- Okalongo Location within Namibia
- Coordinates: 17°26′S 15°20′E﻿ / ﻿17.433°S 15.333°E
- Country: Namibia
- Region: Omusati
- Constituency: Okalongo
- Time zone: UTC+2 (SAST)

= Okalongo =

Okalongo is a settlement in the Omusati Region of northern Namibia, situated 35 km from Outapi. It is the district capital of the Okalongo Constituency.
Okalongo is a constituency in the Omusati Region, and the capital is Onandjaba. It is under the administration of Onandjaba Village Council and the Ombadja traditional authorities, all seated in Onandjaba.
Okalongo and the surrounding area is inhabited by the Ovambadja tribe of the Ovambo people, whose artificial borders cut/divvied them in half into southern Angola and northern Namibia during the scramble of Africa in the early 18th century and early 19th century. It is situated in the north of Namibia in the area known as Ovamboland. Okalongo is one of the places that suffered a lot during the colonial era.

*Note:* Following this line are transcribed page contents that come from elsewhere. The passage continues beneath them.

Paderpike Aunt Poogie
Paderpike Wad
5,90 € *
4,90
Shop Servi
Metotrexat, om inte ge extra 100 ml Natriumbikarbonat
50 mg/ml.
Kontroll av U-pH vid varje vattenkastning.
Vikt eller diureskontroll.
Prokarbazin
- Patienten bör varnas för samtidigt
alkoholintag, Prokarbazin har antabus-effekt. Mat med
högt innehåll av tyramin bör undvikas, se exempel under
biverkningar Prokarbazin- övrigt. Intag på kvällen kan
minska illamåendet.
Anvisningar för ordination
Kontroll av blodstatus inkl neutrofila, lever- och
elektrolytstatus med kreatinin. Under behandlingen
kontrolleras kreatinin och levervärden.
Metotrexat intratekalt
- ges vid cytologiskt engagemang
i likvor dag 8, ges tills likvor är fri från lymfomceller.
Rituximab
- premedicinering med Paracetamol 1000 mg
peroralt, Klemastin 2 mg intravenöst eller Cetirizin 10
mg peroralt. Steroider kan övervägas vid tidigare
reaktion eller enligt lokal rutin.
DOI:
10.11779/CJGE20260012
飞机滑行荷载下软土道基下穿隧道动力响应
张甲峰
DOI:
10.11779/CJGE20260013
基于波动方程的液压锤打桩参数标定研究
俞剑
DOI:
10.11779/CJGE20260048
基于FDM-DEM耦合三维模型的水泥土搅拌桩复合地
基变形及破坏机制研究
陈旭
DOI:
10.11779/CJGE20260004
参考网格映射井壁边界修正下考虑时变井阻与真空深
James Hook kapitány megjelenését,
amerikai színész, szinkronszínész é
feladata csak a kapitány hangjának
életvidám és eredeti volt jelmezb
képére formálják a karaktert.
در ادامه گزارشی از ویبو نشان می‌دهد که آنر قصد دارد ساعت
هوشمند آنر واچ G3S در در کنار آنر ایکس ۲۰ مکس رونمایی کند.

In 1983, the South African forces established a military base in Okalongo in Onandjaba village.

In 2025, the settlement status of Okalongo was withdrawn, and at the same time the status of a village was given to Onandjaba, which is the center of the Okalongo settlement.

Okalongo is home to the Okalongo Traditional Authority, a tribal administrative division of the Ovambo people.